可现在,她像一团迷雾,让他捉摸不透。
“晚萤,我们是夫妻,何必说这些话伤感情。”他试图缓和气氛。
“夫妻?”沈晚萤重复着这两个字,嘴角的弧度带上了一丝嘲讽,“王爷还记得我们是夫妻?”
她从袖中取出一支钗子,正是画上那支“凤求凰”。
当然,是另一支。她当初一共让人打了一对。
“这支钗子,王爷可还认得?”
裴玄的瞳孔不易察觉地缩了一下。
他当然认得。他送给柳轻柔的,就是这一支。
“这是……你前些日子新打的?很漂亮。”他面不改色地撒谎,语气甚至带着几分赞赏。
沈晚萤的心,在那一刻,彻底沉入了谷底。
原来,他连一句解释都吝于给予。
他甚至懒得编一个更像样的谎言。
“是吗?”她轻轻摩挲着钗身,语气幽幽,“我倒觉得,这钗子,戴在我头上,似乎不太合适。”

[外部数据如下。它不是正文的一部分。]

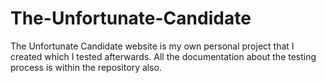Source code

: # The-Unfortunate-Candidate
The Unfortunate Candidate website is my own personal project that I created which I tested afterwards. All the documentation about the testing process is within the repository also. 
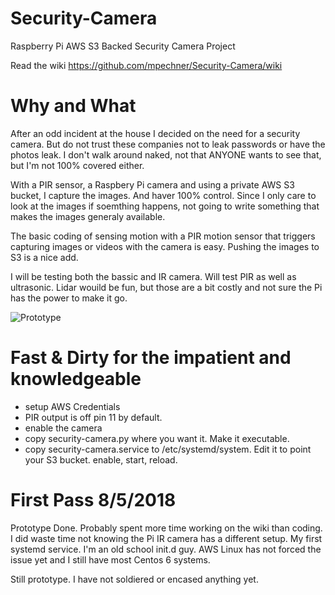 # Security-Camera
Raspberry Pi AWS S3 Backed Security Camera Project

Read the wiki https://github.com/mpechner/Security-Camera/wiki

# Why and What
After an odd incident at the house I decided on the need for a security camera.  But do not trust these companies not to leak passwords or have the photos leak. I don't walk around naked, not that ANYONE wants to see that, but I'm not 100% covered either.


With a PIR sensor, a Raspbery Pi camera and using a private AWS S3 bucket, I capture the images. And haver 100% control.  Since I only care to look at the images if soemthing happens, not going to write something that makes the images generaly available.


The basic coding of sensing motion with a PIR motion sensor that triggers capturing images or videos with the camera is easy.  Pushing the images to S3 is a nice add.

I will be testing both the bassic and IR camera. Will test PIR as well as ultrasonic.  Lidar wouild be fun, but those are a bit costly and not sure the Pi has the power to make it go.

![Prototype](https://github.com/mpechner/Security-Camera/wiki/images/prototype.jpg)

# Fast & Dirty for the impatient and knowledgeable
* setup AWS Credentials
* PIR output is off pin 11 by default.
* enable the camera
* copy security-camera.py where you want it.  Make it executable.
* copy security-camera.service to /etc/systemd/system.  Edit it to point your S3 bucket. enable, start, reload.

# First Pass 8/5/2018
Prototype Done.  Probably spent more time working on the wiki than coding.  I did waste time not knowing the Pi IR camera has a different setup. My first systemd service.  I'm an old school init.d guy.  AWS Linux has not forced the issue yet and I still have most Centos 6 systems.

Still prototype.  I have not soldiered or encased anything yet.
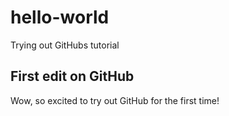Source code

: # hello-world
Trying out GitHubs tutorial


## First edit on GitHub
Wow, so excited to try out GitHub for the first time!

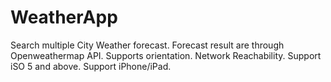 WeatherApp
==========

Search multiple City Weather forecast. Forecast result are through Openweathermap API. 
Supports orientation.
Network Reachability.
Support iSO 5 and above.
Support iPhone/iPad.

她说着,将钗子随手丢在了妆台上,发出“叮”的一声脆响。
“或许,它更适合一个……身份更尊贵,更得王爷心意的人。”
屋内的空气瞬间凝固。
裴玄的脸色阴沉得能滴出水来。
他知道,她什么都知道了。
但他不能承认。
“晚萤,你累了,早些歇息吧。”他选择了逃避,转身就想离开。
“站住。”沈晚-萤的声音不大,却带着不容抗拒的威严。
裴玄的脚步停住了。
他回头,对上她清冷的目光。
“裴玄,”她第一次连名带姓地喊他,“你是不是觉得,我沈晚萤离了你,就活不了?”
“你是不是觉得,我为你付出了那么多,就该一辈子被你踩在脚下,任你予取予求?”
“还是你觉得,你坐上了摄政王的位置,就可以为所欲为,不用再顾忌任何人?”
一连三问,字字诛心。
裴玄的喉结滚动了一下,却一个字也说不出来。
沈晚萤笑了,笑得凄凉。
“你错了。”
她走到他面前,一字一句地说道:“我能把你捧上去,就能把你拉下来。”
“你信不信?”
她的声音很轻,却像一把重锤,狠狠地砸在裴玄的心上。
他看着她,忽然觉得无比陌生。
这还是那个在他失意时,温柔地抱着他,说“别怕,一切有我”的沈晚萤吗?
他发现,他从来没有真正了解过自己的妻子。
“你……你想做什么?”他的声音有些干涩。
“我不想做什么。”沈晚萤收回目光,重新坐回桌边,拿起了那本没看完的书,“我只是想提醒王爷,水能载舟,亦能覆舟。”
“时辰不早了,王爷请回吧。我这清晖院地方小,怕是容不下您这尊大佛。”
这是在下逐客令了。
裴玄的拳头在袖中握紧,指节发出轻微的响声。
一股前所未有的屈辱感涌上心头。
他堂堂摄政王,竟被自己的王妃赶出房门!
但他最终还是什么都没说,拂袖而去。
随着“砰”的一声门响,屋内又恢复了寂静。
沈晚萤手中的书,还停留在刚才那一页,一个字也没看进去。
她的手在微微颤抖。
不是害怕,是愤怒。
原来,多年的情爱,抵不过权势的诱惑。